The terminology used herein is for the purpose of describing particular embodiments only and is not intended to be limiting of the invention. As used herein, the singular forms “a”, “an” and “the” are intended to include the plural forms as well, unless the context clearly indicates otherwise. As used herein, the term “or” is an inclusive operator and can mean “and/or”, unless the context explicitly or clearly indicates otherwise. It will be further understood that the terms “comprise”, “comprises”, “comprising”, “include”, “includes”, “including”, and/or “having.” when used herein, can specify the presence of stated features, integers, steps, operations, elements, and/or components, but do not preclude the presence or addition of one or more other features, integers, steps, operations, elements, components, and/or groups thereof. As used herein, the phrase “in an embodiment” does not necessarily refer to the same embodiment, although it may. As used herein, the phrase “in one embodiment” does not necessarily refer to the same embodiment, although it may. As used herein, the phrase “in another embodiment” does not necessarily refer to a different embodiment, although it may. Further, embodiments and/or components of embodiments can be freely combined with each other unless they are mutually exclusive.
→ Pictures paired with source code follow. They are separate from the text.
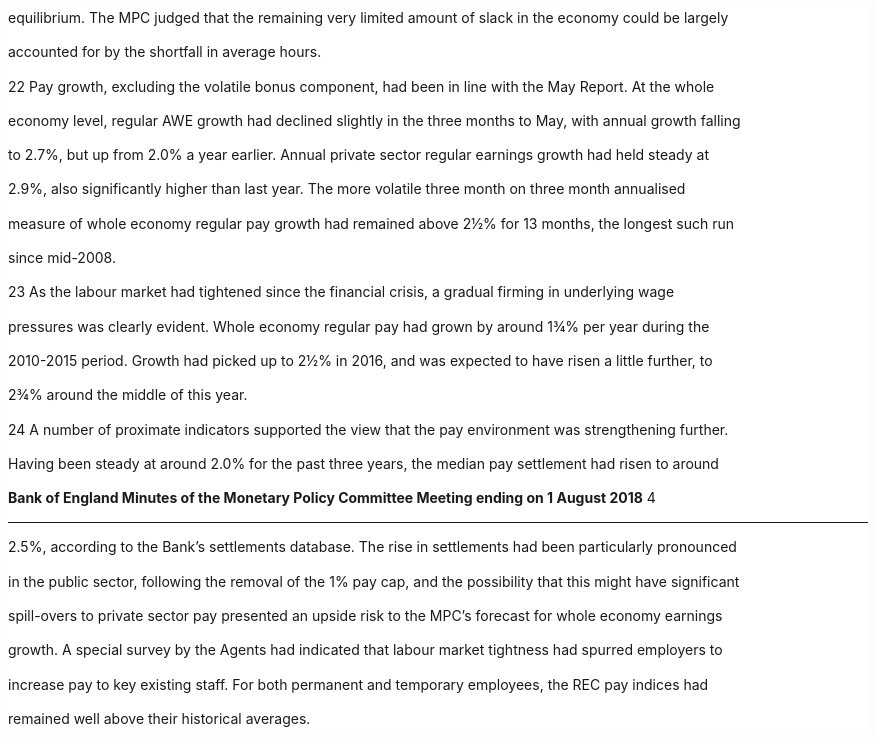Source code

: equilibrium. The MPC judged that the remaining very limited amount of slack in the economy could be largely

accounted for by the shortfall in average hours.

22 Pay growth, excluding the volatile bonus component, had been in line with the May Report. At the whole

economy level, regular AWE growth had declined slightly in the three months to May, with annual growth falling

to 2.7%, but up from 2.0% a year earlier. Annual private sector regular earnings growth had held steady at

2.9%, also significantly higher than last year. The more volatile three month on three month annualised

measure of whole economy regular pay growth had remained above 2½% for 13 months, the longest such run

since mid-2008.

23 As the labour market had tightened since the financial crisis, a gradual firming in underlying wage

pressures was clearly evident. Whole economy regular pay had grown by around 1¾% per year during the

2010-2015 period. Growth had picked up to 2½% in 2016, and was expected to have risen a little further, to

2¾% around the middle of this year.

24 A number of proximate indicators supported the view that the pay environment was strengthening further.

Having been steady at around 2.0% for the past three years, the median pay settlement had risen to around

**Bank of England Minutes of the Monetary Policy Committee Meeting ending on 1 August 2018** 4


-----

2.5%, according to the Bank’s settlements database. The rise in settlements had been particularly pronounced

in the public sector, following the removal of the 1% pay cap, and the possibility that this might have significant

spill-overs to private sector pay presented an upside risk to the MPC’s forecast for whole economy earnings

growth. A special survey by the Agents had indicated that labour market tightness had spurred employers to

increase pay to key existing staff. For both permanent and temporary employees, the REC pay indices had

remained well above their historical averages.
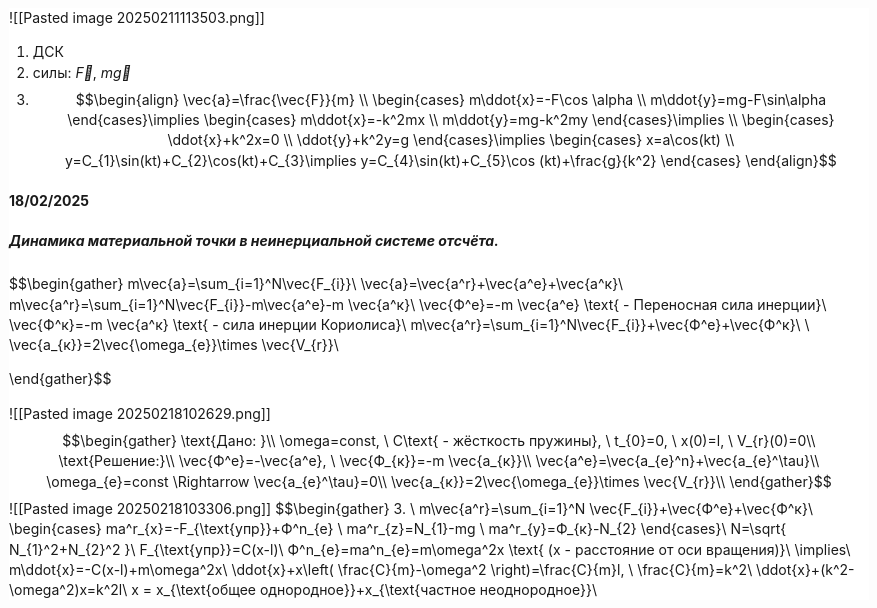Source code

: 
![[Pasted image 20250211113503.png]]
1. ДСК
2. силы: $\vec{F}$, $m\vec{g}$
3. $$\begin{align}
\vec{a}=\frac{\vec{F}}{m} \\
\begin{cases}
m\ddot{x}=-F\cos \alpha \\
m\ddot{y}=mg-F\sin\alpha
\end{cases}\implies \begin{cases}
m\ddot{x}=-k^2mx \\
m\ddot{y}=mg-k^2my
\end{cases}\implies \\
\begin{cases}
\ddot{x}+k^2x=0 \\
\ddot{y}+k^2y=g
\end{cases}\implies \begin{cases}
x=a\cos(kt) \\
y=C_{1}\sin(kt)+C_{2}\cos(kt)+C_{3}\implies y=C_{4}\sin(kt)+C_{5}\cos (kt)+\frac{g}{k^2}
\end{cases}
\end{align}$$
#### 18/02/2025
##### Динамика материальной точки в неинерциальной системе отсчёта.
$$\begin{gather}
m\vec{a}=\sum_{i=1}^N\vec{F_{i}}\\
\vec{a}=\vec{a^r}+\vec{a^e}+\vec{a^к}\\
m\vec{a^r}=\sum_{i=1}^N\vec{F_{i}}-m\vec{a^e}-m \vec{a^к}\\
 \vec{Ф^e}=-m \vec{a^e} \text{ - Переносная сила инерции}\\
 \vec{Ф^к}=-m \vec{a^к} \text{ - сила инерции Кориолиса}\\
 m\vec{a^r}=\sum_{i=1}^N\vec{F_{i}}+\vec{Ф^e}+\vec{Ф^к}\\
 \\
 \vec{a_{к}}=2\vec{\omega_{e}}\times \vec{V_{r}}\\
 
\end{gather}$$

![[Pasted image 20250218102629.png]]
$$\begin{gather}
\text{Дано: }\\
\omega=const, \ C\text{ - жёсткость пружины}, \ t_{0}=0, \ x(0)=l, \ V_{r}(0)=0\\
\text{Решение:}\\
\vec{Ф^e}=-\vec{a^e}, \ \vec{Ф_{к}}=-m \vec{a_{к}}\\
\vec{a^e}=\vec{a_{e}^n}+\vec{a_{e}^\tau}\\
\omega_{e}=const \Rightarrow \vec{a_{e}^\tau}=0\\
\vec{a_{к}}=2\vec{\omega_{e}}\times \vec{V_{r}}\\
\end{gather}$$
![[Pasted image 20250218103306.png]]
$$\begin{gather}
3. \  m\vec{a^r}=\sum_{i=1}^N \vec{F_{i}}+\vec{Ф^e}+\vec{Ф^к}\\
\begin{cases}
ma^r_{x}=-F_{\text{упр}}+Ф^n_{e} \\
ma^r_{z}=N_{1}-mg \\
ma^r_{y}=Ф_{к}-N_{2}
\end{cases}\\
N=\sqrt{ N_{1}^2+N_{2}^2 }\\
F_{\text{упр}}=C(x-l)\\
Ф^n_{e}=ma^n_{e}=m\omega^2x \text{  (x - расстояние от оси вращения)}\\
\implies\\
m\ddot{x}=-C(x-l)+m\omega^2x\\
\ddot{x}+x\left( \frac{C}{m}-\omega^2 \right)=\frac{C}{m}l, \ \frac{C}{m}=k^2\\
\ddot{x}+(k^2-\omega^2)x=k^2l\\
x = x_{\text{общее однородное}}+x_{\text{частное неоднородное}}\\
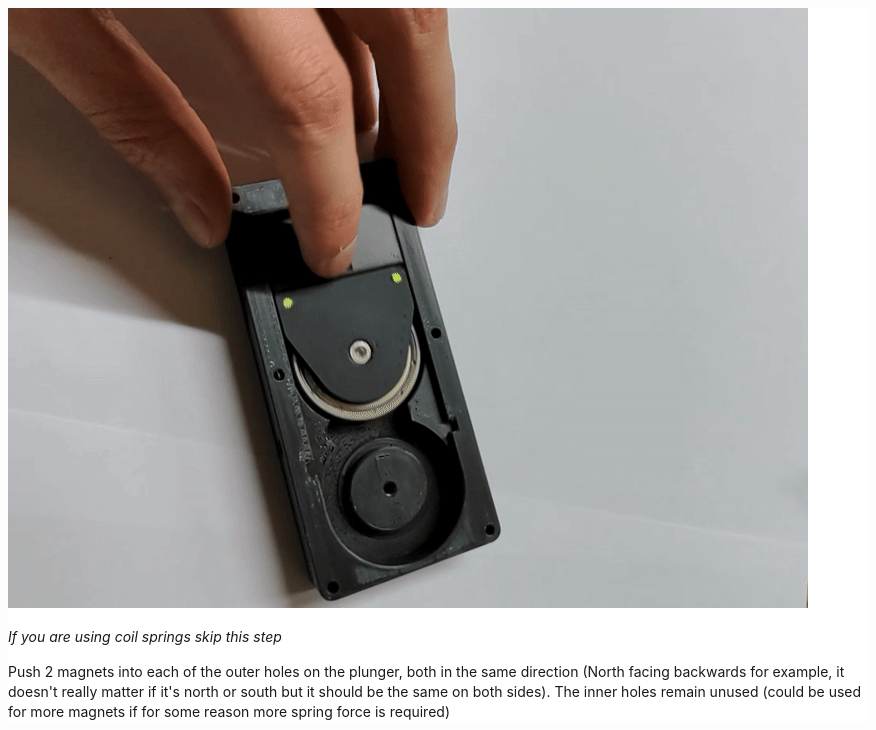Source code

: ![Plunger sliding smoothly](Images/Plunger7.gif)

*If you are using coil springs skip this step*

Push 2 magnets into each of the outer holes on the plunger, both in the same direction (North facing backwards for example, it doesn't really matter if it's north or south but it should be the same on both sides). The inner holes remain unused (could be used for more magnets if for some reason more spring force is required)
The corresponding structures, materials, acts, and equivalents of all means or step plus function elements, if any, in the claims below are intended to include any structure, material, or act for performing the function in combination with other claimed elements as specifically claimed. The description of the present invention has been presented for purposes of illustration and description, but is not intended to be exhaustive or limited to the invention in the form disclosed. Many modifications and variations will be apparent to those of ordinary skill in the art without departing from the scope and spirit of the invention. The embodiment was chosen and described in order to best explain the principles of the invention and the practical application, and to enable others of ordinary skill in the art to understand the invention for various embodiments with various modifications as are suited to the particular use contemplated.